The 35 inch tires plowed through the thick snow as we continued to look for any signs of a cat.  Huge lodgepole pines lined the road, their limbs blanketed in white. The sky began to brighten with the morning sun bouncing off the glittering trees. Suddenly a flash of movement from 30 yards off the road caught our attention.  Ben stopped the jeep and we got out to investigate. As we trudged off the road it became apparent that we stumbled upon a fresh kill.  The dirty, matted down snow was covered with fur and a half buried leg bone revealed the victim to be a young elk. Cameraman Jimmy was rolling his Sony EX3 to capture this concrete example of predation.  The flash we had seen was the attacker. “A big Tom according to these tracks.  Let’s collar the dogs and go find him!” said Ben.

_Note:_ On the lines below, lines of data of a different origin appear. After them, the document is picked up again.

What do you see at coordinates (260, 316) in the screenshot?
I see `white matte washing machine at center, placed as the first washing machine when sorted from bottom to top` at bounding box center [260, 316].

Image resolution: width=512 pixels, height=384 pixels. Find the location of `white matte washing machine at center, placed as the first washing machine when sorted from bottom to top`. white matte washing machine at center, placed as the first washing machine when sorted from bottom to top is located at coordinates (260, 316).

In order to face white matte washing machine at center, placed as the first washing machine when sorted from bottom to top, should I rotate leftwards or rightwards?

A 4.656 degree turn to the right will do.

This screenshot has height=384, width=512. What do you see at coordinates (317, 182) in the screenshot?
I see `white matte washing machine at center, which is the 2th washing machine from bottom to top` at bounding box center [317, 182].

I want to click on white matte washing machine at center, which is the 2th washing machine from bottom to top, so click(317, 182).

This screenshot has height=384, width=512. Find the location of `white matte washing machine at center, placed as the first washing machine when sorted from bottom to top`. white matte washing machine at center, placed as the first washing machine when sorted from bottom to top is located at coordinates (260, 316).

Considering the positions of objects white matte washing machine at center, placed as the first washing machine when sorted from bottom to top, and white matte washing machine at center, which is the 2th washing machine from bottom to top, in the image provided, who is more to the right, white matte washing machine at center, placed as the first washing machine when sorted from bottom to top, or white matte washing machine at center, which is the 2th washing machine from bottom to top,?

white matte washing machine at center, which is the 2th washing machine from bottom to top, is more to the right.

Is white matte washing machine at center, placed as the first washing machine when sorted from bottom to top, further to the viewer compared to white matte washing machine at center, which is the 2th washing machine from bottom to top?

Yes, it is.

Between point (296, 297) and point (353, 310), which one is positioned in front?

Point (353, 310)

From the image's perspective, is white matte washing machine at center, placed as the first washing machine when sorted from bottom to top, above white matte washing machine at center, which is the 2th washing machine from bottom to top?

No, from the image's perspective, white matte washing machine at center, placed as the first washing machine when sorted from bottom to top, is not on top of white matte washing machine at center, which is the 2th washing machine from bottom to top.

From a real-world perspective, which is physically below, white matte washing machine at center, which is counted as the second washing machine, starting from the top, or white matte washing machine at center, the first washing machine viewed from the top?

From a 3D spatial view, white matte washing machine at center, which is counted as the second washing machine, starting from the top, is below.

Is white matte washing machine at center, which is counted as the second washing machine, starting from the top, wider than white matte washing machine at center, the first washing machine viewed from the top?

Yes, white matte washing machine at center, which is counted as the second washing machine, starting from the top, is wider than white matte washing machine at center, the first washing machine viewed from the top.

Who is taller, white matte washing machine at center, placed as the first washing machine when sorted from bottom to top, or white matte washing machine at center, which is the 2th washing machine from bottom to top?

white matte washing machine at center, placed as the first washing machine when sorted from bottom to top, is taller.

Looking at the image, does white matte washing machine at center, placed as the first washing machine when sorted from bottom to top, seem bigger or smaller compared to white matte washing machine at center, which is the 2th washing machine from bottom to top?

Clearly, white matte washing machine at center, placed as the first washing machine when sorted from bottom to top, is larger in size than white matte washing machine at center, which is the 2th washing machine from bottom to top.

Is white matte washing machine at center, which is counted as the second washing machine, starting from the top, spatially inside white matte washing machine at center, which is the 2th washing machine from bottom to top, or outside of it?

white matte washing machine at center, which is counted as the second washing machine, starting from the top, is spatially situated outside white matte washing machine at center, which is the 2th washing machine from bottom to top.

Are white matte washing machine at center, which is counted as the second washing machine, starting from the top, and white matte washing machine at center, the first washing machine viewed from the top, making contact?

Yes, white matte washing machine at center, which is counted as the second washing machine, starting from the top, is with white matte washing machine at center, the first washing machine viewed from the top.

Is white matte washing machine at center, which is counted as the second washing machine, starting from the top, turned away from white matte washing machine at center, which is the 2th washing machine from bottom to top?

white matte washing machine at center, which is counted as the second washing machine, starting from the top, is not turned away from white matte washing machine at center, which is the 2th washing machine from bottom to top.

Each of the dogs are collared with a GPS tracker allowing the houndsman to determine not only the direction of the cat, but how far the dogs have gone and when the cat is treed or bayed in the rocks.  Like greyhounds taking off from the gate, the collared hounds raced off down the drainage until they were out of sight, their barks echoing off the canyon walls.  We jumped back in the Jeep and followed the GPS back down the logging road.  “They should be just around this corner, “Ben exclaimed watching the blips on the Garmin.

Unlike most mountain lion hunts, the dogs had actually treed the lion a mere 20 yards from the road!  I’ve been on other hunts where the cats goes into the most steep, treacherous spots that can take hours to climb to.  This was a piece of cake… or so we thought.

The dogs jumped at the base of the ponderosa pine, barking profusely at their chew toy who was perched 60 feet above.  We could see the large cat standing on two limbs with his enormous belly full of elk. There are few things in this world that compare to staring into the eyes of an alluring mountain lion.  It’s one of the few moments in a hunting situation where you can slow down and appreciate the beauty of the animal close up. If you’re lucky enough to get that close to other animals it’s rarely an eye-to-eye encounter.

Cameraman Jimmy grabbed his extra lenses from the jeep as Ben and I climbed the ridge so we could get an eye level view of the spectacular cougar.  Fixated on movement, the cats eyes would dart from the dogs below to mine, his stare was menacing and almost hypnotic.

After capturing some incredible footage of this mysterious hunter, the cat apparently had enough of the barking hounds and like a flying squirrel, leapt from the tree, landing on all fours in a pillow of fresh snow. With a good thirty yard head start, he darted off through the rocks with the hounds quickly trailing.  It wasn’t long before the cat was back in another pine perched high on an icy ridge with the dogs standing guard below.

We dug our boots into the ice covered rocks, exhilarated and exhausted with every step.  Inch by inch we crept up the hillside, my Mathews Jewel strapped to my backpack so I could use both hands to climb.  Ben reached the tree and began to tie up the baying hounds.  This time the lion was much closer to the ground, a mere fifteen feet above my head sitting in the ‘V’ of the tree.  I took a moment to calm my breathing and heart rate down while unstrapping my bow.  The low growl from the cat conveyed his distain for the dogs and our presence, making the encounter all the more intense.

After nocking the arrow and clipping on my release, I steadied my feet in the snow.  With a verbal “Ready when you are” command from Cameraman Jimmy, I drew back and centered my pin on the lion.  The arrow flew true and the big Tom let out his last snarl, slumping out of the tree and into the snow below.

I stood there in amazement, soaking in the compelling emotions of an exhilarating hunt and a sense of deep appreciation for this apex predator. From his sharp claws to his deadly canines, I couldn’t help but examine every inch of him.  I wrapped my arms around his waist to lift him for the classic cat pose feeling nothing but sheer respect.

There’s no denying mountain lions are a beautiful, majestic creature that have a special place in our ecosystem.  But like all predators, when they’re over populated other species will suffer.  That night we dined on lion steaks fresh off the mountain with a clink of our glasses… “A toast! To an amazing, successful hunt and to future of healthy elk herds in the Bitterroot.”